__Provided text__:
Please note that the following document, although believed to be correct at the time of issue, may not represent the current position of the CRA.
Prenez note que ce document, bien qu'exact au moment émis, peut ne pas représenter la position actuelle de l'ARC.
Principal Issues: Whether a US LLC can be considered to have a PE in Canada for the purposes of paragraph XV(2) of the Canada-US Tax Convention?
Position: Yes
Reasons: A US LLC which is treated as a partnership under US tax laws is not liable to tax in the US and does not qualify as a resident under the Convention. However, paragraph 9 of Article V provides that, for the purposes of the Convention, the provisions of Article V apply in determining whether a person (in this case, a LLC) other than a resident of Canada or the US has a PE in any State.
February 14, 2006
Anne Armer Isabeau Morrissette
International Tax Section, Calgary TSO (613) 957-2118
220-4 Ave S.E.
Calgary AB T2P 3T5
2005-011852
Application of Article XV of the Canada-US Tax Convention to employees of US Limited Liability Companies ("LLC's")
This is in reply to your email letter to us of February 24, 2005, in which you asked us to consider the application of article XV of the Canada-U.S. Tax Convention (the "Convention") to employees of a US LLC.

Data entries

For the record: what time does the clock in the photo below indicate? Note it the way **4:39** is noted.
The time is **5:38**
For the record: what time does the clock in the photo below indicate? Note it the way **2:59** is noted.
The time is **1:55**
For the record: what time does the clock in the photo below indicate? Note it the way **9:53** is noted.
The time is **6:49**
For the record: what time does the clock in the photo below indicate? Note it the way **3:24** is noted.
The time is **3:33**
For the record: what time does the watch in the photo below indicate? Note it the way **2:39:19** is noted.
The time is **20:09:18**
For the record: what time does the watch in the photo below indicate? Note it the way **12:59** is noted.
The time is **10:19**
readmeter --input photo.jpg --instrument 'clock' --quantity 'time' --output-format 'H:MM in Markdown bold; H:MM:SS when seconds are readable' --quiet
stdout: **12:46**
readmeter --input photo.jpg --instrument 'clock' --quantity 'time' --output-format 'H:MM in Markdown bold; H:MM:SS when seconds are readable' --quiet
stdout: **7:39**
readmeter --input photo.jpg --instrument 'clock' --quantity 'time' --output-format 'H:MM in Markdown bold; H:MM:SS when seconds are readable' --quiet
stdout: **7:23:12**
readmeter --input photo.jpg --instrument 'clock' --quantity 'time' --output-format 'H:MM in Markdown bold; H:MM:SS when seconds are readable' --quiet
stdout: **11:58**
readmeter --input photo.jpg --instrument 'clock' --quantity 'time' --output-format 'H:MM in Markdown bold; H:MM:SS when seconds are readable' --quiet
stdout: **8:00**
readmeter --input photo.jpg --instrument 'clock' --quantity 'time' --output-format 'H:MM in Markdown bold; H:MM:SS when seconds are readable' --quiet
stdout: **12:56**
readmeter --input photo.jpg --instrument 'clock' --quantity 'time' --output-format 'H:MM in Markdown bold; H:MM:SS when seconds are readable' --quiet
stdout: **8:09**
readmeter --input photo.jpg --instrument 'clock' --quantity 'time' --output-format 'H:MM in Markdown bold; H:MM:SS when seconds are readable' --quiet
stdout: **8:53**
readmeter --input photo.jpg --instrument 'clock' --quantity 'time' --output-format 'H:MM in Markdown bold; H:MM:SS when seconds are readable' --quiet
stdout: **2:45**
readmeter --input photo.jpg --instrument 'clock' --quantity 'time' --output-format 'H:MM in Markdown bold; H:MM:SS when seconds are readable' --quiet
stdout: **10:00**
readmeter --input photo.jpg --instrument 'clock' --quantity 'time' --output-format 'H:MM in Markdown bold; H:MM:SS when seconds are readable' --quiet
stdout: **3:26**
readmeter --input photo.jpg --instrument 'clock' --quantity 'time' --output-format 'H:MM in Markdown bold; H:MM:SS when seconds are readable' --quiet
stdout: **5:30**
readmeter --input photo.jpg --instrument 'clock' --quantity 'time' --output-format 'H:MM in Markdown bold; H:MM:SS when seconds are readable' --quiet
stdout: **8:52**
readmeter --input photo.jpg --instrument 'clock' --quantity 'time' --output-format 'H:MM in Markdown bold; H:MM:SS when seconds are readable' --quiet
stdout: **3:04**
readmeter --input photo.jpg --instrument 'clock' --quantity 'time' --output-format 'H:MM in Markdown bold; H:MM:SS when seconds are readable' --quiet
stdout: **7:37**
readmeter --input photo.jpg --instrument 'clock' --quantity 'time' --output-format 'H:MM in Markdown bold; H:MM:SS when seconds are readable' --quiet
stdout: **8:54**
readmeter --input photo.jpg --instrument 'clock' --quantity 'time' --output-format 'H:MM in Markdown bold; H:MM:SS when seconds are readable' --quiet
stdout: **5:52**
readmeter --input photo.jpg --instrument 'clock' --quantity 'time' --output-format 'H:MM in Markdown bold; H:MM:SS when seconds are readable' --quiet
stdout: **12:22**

__Stated task 1__:
Using the CRA interpretation on US LLCs, decide whether each statement agrees with it. Mark each yes or no and quote the deciding words. (a) A US LLC treated as a partnership under US tax laws qualifies as a resident under the Convention. (b) The stated position is that a US LLC can be considered to have a PE in Canada for the purposes of paragraph XV(2). (c) The email letter being answered was sent on February 14, 2006.
__Stated task 2__:
Carry on the CRA interpretation on US LLCs from the point where it stops.

__Output 1__:
(a) No: "is not liable to tax in the US and does not qualify as a resident under the Convention"
(b) Yes: "Position: Yes"
(c) No: "your email letter to us of February 24, 2005"

__Output 2__:
Paragraph 1 of Article XV of the Convention provides that, in general, remuneration derived by a resident of a Contracting State in respect of an employment is only taxable in that State unless the employment is exercised in the other Contracting State. If the employment is so exercised, paragraph 2 of Article XV provides that the entire remuneration derived therefrom (to the extent the total in the year exceeds $10,000) may be taxed in that other State but only if the recipient is present in the other State for a period or periods exceeding 183 days or if the remuneration is borne by an employer who is resident of that other State, or by a permanent establishment ("PE") that the employer has in that other State.
As you are aware, the default treatment of a US LLC is a flow-through entity under US tax laws. Therefore, since it is not liable to tax in the US, CRA's longstanding position is that such an LLC does not qualify as a resident of the US for the purposes of the Convention, notwithstanding the fact that such entity may be treated as a corporation resident in the United States for the purposes of the Income Tax Act (the "Act").
The definition of a PE generally requires that the entity qualify as a resident of a Contracting State for the purposes of the Convention. However, paragraph 9 of Article V of the Convention specifically provides that, for the purposes of the Convention, the provisions of Article V apply in determining whether "any person has a PE in any State". The Technical Explanation to the Convention provides that the provisions of Article V would therefore apply to determine whether a person other than a resident of Canada or the US has a PE in Canada or in the US. In our view, an LLC is a person within the definition of "person" in Article III of the Convention. Accordingly, it can have a PE for the purposes of the Convention by virtue of paragraph 9 of Article V. In light of the above, we are of the opinion that both the wording and the purpose of the provisions of the Convention require that we consider it possible for a US LLC to have a PE notwithstanding the fact that the LLC is not a resident of a Contracting State. Therefore, our view is that the remuneration received by employees of a US LLC can be considered to be borne by a PE which the employer has in Canada for the purposes of paragraph 2 of Article XV of the Convention.
We trust our comments are of assistance.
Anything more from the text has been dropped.